Он представляет свое обрезание, случившееся давным-давно, вспоминает, как барахтался в руках странного бородатого дядьки; толстый мизинец окунался в кошерное вино, и он охотно сосал его, пытаясь учуять вкус жидкости, которой на пальце совсем не осталось. Он чувствовал лишь шероховатый кончик пальца, в котором не было потайного отверстия с булавочную головку, откуда текло молоко. Но теперь его воображение рисует другую картину: что сладкое вино все-таки стекло ему в горло и он опьянел; гордые лица вокруг расплылись, превратились в кашу, его восьмилетние глаза закрылись, потом открылись, снова закрылись, и восемнадцать лет спустя он проснулся взрослым мужчиной.
Время не стоит на месте; Джо Каслман остается в магистратуре Колумбийского университета, и в этот период окружающая обстановка меняется. Речь не о простой смене времен года и постоянно вырастающих повсюду новостройках, затянутых канвой строительных лесов. Не о собраниях социалистической партии, которые Джо посещает, хотя ненавидит присоединяться к группам и не выносит мысли о том, что он – часть группы, даже объединенной общим делом, в которое он верит; на этих собраниях он сидит по-турецки на пропахших плесенью коврах, сидит с серьезным видом и просто слушает, впитывает информацию, ничего от себя не добавляя. Речь и не о пульсирующем ритме богемной жизни начала 1950-х, который приводит его в темные и тесные джазовые клубы, где он мгновенно проникается любовью к марихуане – впоследствии эта любовь сохранится на всю жизнь. Скорее, речь о том, что мир постепенно открывается ему, как раковина, а он заходит в эту раковину, опасливо касаясь ее гладких внутренних изгибов и купаясь в ее серебристом сиянии.
За время нашего брака я иногда замечала, что Джо словно не осознает своей власти, и в эти моменты он нравился мне больше всего. К среднему возрасту он растолстел, начал ходить вразвалочку и одеваться проще. Он носил бежевый свитер крупной вязки, который не скрадывал живот, а поддерживал его, как колыбелька, и тот покачивался при ходьбе, когда Джо входил в гостиные, рестораны, лекционные залы и магазин «Шуйлерс» в Уэзермилле, Нью-Йорк, где Джо закупался зефирными снежками «Хостес» – розовыми зефирками в кокосовой стружке, сплошная химия, ничего натурального – к которым он питал необъяснимую тягу.
Представьте себе Джо Каслмана в супермаркете в субботу вечером; он покупает новый пакетик любимых сладостей и добродушно треплет по загривку старого магазинного пса с больными суставами.

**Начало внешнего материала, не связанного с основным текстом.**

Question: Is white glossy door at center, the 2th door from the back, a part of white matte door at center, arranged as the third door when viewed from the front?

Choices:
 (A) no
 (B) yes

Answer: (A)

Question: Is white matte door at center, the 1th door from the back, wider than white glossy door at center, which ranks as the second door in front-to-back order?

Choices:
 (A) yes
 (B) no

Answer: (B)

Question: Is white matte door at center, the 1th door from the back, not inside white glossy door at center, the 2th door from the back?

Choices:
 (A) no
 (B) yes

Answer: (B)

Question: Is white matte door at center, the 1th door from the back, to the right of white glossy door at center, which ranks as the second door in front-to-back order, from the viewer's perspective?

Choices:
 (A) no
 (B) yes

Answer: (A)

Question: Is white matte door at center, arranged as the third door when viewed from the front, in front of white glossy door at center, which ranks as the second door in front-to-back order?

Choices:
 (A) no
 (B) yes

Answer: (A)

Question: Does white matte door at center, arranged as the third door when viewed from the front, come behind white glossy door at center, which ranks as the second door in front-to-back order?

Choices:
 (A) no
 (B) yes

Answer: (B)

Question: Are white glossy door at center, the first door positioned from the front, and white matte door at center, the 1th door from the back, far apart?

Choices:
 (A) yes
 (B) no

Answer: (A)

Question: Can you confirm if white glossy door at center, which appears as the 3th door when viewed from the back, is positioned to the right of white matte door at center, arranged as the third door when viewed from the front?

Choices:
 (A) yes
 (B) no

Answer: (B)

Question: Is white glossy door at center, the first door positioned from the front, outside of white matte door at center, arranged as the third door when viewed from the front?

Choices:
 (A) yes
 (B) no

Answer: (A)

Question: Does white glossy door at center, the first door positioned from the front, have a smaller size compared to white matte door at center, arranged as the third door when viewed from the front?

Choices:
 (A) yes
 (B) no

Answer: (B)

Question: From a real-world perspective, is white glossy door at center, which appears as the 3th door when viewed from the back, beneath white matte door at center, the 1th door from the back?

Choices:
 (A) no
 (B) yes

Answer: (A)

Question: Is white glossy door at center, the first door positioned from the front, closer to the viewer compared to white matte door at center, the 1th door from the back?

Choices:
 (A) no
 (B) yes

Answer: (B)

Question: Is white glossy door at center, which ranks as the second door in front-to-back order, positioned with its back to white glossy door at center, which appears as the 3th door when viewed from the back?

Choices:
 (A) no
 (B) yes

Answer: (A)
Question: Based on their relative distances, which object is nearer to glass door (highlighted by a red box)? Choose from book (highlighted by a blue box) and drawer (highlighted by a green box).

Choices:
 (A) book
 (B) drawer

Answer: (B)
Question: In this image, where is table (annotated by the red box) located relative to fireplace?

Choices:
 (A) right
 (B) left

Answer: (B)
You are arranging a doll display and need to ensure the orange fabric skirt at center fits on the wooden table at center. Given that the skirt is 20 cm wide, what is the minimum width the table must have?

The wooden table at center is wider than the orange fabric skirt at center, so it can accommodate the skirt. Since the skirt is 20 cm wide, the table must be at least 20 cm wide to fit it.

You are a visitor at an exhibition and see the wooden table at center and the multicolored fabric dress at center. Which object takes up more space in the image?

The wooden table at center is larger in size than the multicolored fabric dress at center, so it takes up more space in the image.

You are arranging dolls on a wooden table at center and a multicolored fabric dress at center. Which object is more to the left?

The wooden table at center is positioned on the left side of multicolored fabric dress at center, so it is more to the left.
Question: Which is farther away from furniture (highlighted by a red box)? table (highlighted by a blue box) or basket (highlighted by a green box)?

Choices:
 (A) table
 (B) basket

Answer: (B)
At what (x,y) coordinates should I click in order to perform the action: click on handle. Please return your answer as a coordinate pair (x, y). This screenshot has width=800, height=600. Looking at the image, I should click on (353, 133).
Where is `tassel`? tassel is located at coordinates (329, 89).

– Добрый вечер, Джо, – говорит ему сам Шуйлер, хозяин магазина, сухощавый старик со слезящимися глазами цвета дельфтского фарфора. – Как работа?
– Тружусь не покладая рук, Шуйлер, не покладая рук, – тяжело вздыхая, отвечает Джо, – но что с меня взять.
Прибедняться Джо всегда умел. Все пятидесятые, шестидесятые, семидесятые, восьмидесятые и первую половину девяностых он усердно изображал ранимость и страдания, причем независимо от того, пил или не пил, любили ли его критики или отвергали, хорошо или плохо отзывались о его романах. Но с чего ему было страдать? В отличие от своего старого друга, знаменитого писателя Льва Бреснера, пережившего Холокост и в мельчайших подробностях описавшего свое детство, проведенное в заключении в концлагере, Джо некого было винить в своих несчастьях. А вот Льву с его бездонными блестящими глазами впору было вручать Нобелевскую премию по несчастью, а не по литературе. (Хотя я всегда восхищалась Львом Бреснером, его романы, как мне казалось, немного не дотягивали. Но признаться в этом вслух, скажем, друзьям за столом было все равно что встать и заявить: «Люблю сосать члены у маленьких мальчиков».) Именно тема его романов, а не исполнение, заставляла вздрагивать, трепетать и бояться перевернуть страницу.